Stored data entries:
/---
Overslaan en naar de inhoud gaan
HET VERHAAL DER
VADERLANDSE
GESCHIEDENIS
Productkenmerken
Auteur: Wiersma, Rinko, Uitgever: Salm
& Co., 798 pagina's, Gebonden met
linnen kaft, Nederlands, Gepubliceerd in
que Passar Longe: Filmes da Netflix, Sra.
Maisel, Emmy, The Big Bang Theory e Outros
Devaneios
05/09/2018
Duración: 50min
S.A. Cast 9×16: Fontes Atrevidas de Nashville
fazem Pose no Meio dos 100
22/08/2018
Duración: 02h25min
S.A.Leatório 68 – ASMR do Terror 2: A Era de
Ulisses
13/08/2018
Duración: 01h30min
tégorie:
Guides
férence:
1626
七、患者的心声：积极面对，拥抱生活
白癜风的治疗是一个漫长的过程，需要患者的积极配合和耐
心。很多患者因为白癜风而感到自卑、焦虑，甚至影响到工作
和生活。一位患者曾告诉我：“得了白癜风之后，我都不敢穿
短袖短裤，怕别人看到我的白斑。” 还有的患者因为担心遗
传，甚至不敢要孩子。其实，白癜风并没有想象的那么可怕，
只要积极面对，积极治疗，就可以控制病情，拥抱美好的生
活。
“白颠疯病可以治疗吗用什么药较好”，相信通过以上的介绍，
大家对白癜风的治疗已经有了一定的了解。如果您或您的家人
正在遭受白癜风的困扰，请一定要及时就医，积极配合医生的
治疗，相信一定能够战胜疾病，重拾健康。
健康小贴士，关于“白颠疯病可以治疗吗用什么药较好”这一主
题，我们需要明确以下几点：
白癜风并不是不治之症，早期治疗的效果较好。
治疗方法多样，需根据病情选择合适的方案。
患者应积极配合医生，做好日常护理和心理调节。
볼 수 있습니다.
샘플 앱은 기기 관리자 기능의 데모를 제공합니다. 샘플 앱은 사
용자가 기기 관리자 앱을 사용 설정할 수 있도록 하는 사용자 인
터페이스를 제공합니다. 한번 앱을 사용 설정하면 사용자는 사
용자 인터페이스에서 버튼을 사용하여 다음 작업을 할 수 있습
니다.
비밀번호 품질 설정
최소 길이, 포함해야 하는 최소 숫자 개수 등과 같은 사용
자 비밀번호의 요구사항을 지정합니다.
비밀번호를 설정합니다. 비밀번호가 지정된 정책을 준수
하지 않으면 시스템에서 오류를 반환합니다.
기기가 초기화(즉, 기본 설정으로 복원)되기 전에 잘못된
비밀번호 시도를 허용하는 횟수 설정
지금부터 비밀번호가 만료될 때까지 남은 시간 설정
\---
GOAL OF THE EXERCISE: Repeat the records verbatim, every one of them.

ANSWER TO THIS TASK:
Overslaan en naar de inhoud gaan
HET VERHAAL DER
VADERLANDSE
GESCHIEDENIS
Productkenmerken
Auteur: Wiersma, Rinko, Uitgever: Salm
& Co., 798 pagina's, Gebonden met
linnen kaft, Nederlands, Gepubliceerd in
que Passar Longe: Filmes da Netflix, Sra.
Maisel, Emmy, The Big Bang Theory e Outros
Devaneios
05/09/2018
Duración: 50min
S.A. Cast 9×16: Fontes Atrevidas de Nashville
fazem Pose no Meio dos 100
22/08/2018
Duración: 02h25min
S.A.Leatório 68 – ASMR do Terror 2: A Era de
Ulisses
13/08/2018
Duración: 01h30min
tégorie:
Guides
férence:
1626
七、患者的心声：积极面对，拥抱生活
白癜风的治疗是一个漫长的过程，需要患者的积极配合和耐
心。很多患者因为白癜风而感到自卑、焦虑，甚至影响到工作
和生活。一位患者曾告诉我：“得了白癜风之后，我都不敢穿
短袖短裤，怕别人看到我的白斑。” 还有的患者因为担心遗
传，甚至不敢要孩子。其实，白癜风并没有想象的那么可怕，
只要积极面对，积极治疗，就可以控制病情，拥抱美好的生
活。
“白颠疯病可以治疗吗用什么药较好”，相信通过以上的介绍，
大家对白癜风的治疗已经有了一定的了解。如果您或您的家人
正在遭受白癜风的困扰，请一定要及时就医，积极配合医生的
治疗，相信一定能够战胜疾病，重拾健康。
健康小贴士，关于“白颠疯病可以治疗吗用什么药较好”这一主
题，我们需要明确以下几点：
白癜风并不是不治之症，早期治疗的效果较好。
治疗方法多样，需根据病情选择合适的方案。
患者应积极配合医生，做好日常护理和心理调节。
볼 수 있습니다.
샘플 앱은 기기 관리자 기능의 데모를 제공합니다. 샘플 앱은 사
용자가 기기 관리자 앱을 사용 설정할 수 있도록 하는 사용자 인
터페이스를 제공합니다. 한번 앱을 사용 설정하면 사용자는 사
용자 인터페이스에서 버튼을 사용하여 다음 작업을 할 수 있습
니다.
비밀번호 품질 설정
최소 길이, 포함해야 하는 최소 숫자 개수 등과 같은 사용
자 비밀번호의 요구사항을 지정합니다.
비밀번호를 설정합니다. 비밀번호가 지정된 정책을 준수
하지 않으면 시스템에서 오류를 반환합니다.
기기가 초기화(즉, 기본 설정으로 복원)되기 전에 잘못된
비밀번호 시도를 허용하는 횟수 설정
지금부터 비밀번호가 만료될 때까지 남은 시간 설정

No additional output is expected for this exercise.